▶ [DIRECTIONS FOR THIS TASK] All entries must be repeated exactly; do not include the pictures.

Dataset records
···
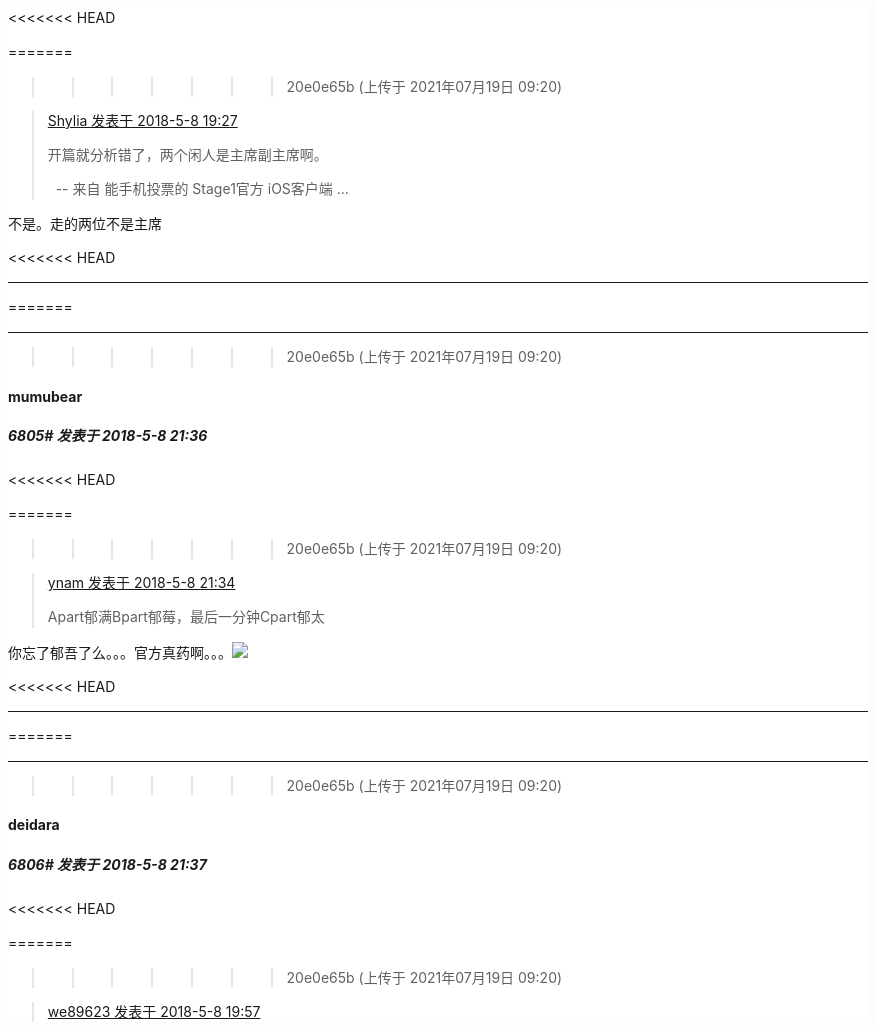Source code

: 
<<<<<<< HEAD

=======
>>>>>>> 20e0e65b (上传于 2021年07月19日 09:20)
<blockquote><a href="httphttps://bbs.saraba1st.com/2b/forum.php?mod=redirect&amp;goto=findpost&amp;pid=39524327&amp;ptid=1646735" target="_blank">Shylia 发表于 2018-5-8 19:27</a>

开篇就分析错了，两个闲人是主席副主席啊。


  -- 来自 能手机投票的 Stage1官方 iOS客户端 ...</blockquote>
不是。走的两位不是主席


<<<<<<< HEAD





*****
=======
*****
>>>>>>> 20e0e65b (上传于 2021年07月19日 09:20)

####  mumubear  
##### 6805#       发表于 2018-5-8 21:36


<<<<<<< HEAD

=======
>>>>>>> 20e0e65b (上传于 2021年07月19日 09:20)
<blockquote><a href="httphttps://bbs.saraba1st.com/2b/forum.php?mod=redirect&amp;goto=findpost&amp;pid=39525449&amp;ptid=1646735" target="_blank">ynam 发表于 2018-5-8 21:34</a>

Apart郁满Bpart郁莓，最后一分钟Cpart郁太</blockquote>
你忘了郁吾了么。。。官方真药啊。。。<img src="https://static.saraba1st.com/image/smiley/face2017/068.png" referrerpolicy="no-referrer">


<<<<<<< HEAD





*****
=======
*****
>>>>>>> 20e0e65b (上传于 2021年07月19日 09:20)

####  deidara  
##### 6806#       发表于 2018-5-8 21:37


<<<<<<< HEAD

=======
>>>>>>> 20e0e65b (上传于 2021年07月19日 09:20)
<blockquote><a href="httphttps://bbs.saraba1st.com/2b/forum.php?mod=redirect&amp;goto=findpost&amp;pid=39524579&amp;ptid=1646735" target="_blank">we89623 发表于 2018-5-8 19:57</a>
···
▶ [YOUR SOLUTION]
Source code

: 
<<<<<<< HEAD

=======
>>>>>>> 20e0e65b (上传于 2021年07月19日 09:20)
<blockquote><a href="httphttps://bbs.saraba1st.com/2b/forum.php?mod=redirect&amp;goto=findpost&amp;pid=39524327&amp;ptid=1646735" target="_blank">Shylia 发表于 2018-5-8 19:27</a>

开篇就分析错了，两个闲人是主席副主席啊。


  -- 来自 能手机投票的 Stage1官方 iOS客户端 ...</blockquote>
不是。走的两位不是主席


<<<<<<< HEAD





*****
=======
*****
>>>>>>> 20e0e65b (上传于 2021年07月19日 09:20)

####  mumubear  
##### 6805#       发表于 2018-5-8 21:36


<<<<<<< HEAD

=======
>>>>>>> 20e0e65b (上传于 2021年07月19日 09:20)
<blockquote><a href="httphttps://bbs.saraba1st.com/2b/forum.php?mod=redirect&amp;goto=findpost&amp;pid=39525449&amp;ptid=1646735" target="_blank">ynam 发表于 2018-5-8 21:34</a>

Apart郁满Bpart郁莓，最后一分钟Cpart郁太</blockquote>
你忘了郁吾了么。。。官方真药啊。。。<img src="https://static.saraba1st.com/image/smiley/face2017/068.png" referrerpolicy="no-referrer">


<<<<<<< HEAD





*****
=======
*****
>>>>>>> 20e0e65b (上传于 2021年07月19日 09:20)

####  deidara  
##### 6806#       发表于 2018-5-8 21:37


<<<<<<< HEAD

=======
>>>>>>> 20e0e65b (上传于 2021年07月19日 09:20)
<blockquote><a href="httphttps://bbs.saraba1st.com/2b/forum.php?mod=redirect&amp;goto=findpost&amp;pid=39524579&amp;ptid=1646735" target="_blank">we89623 发表于 2018-5-8 19:57</a>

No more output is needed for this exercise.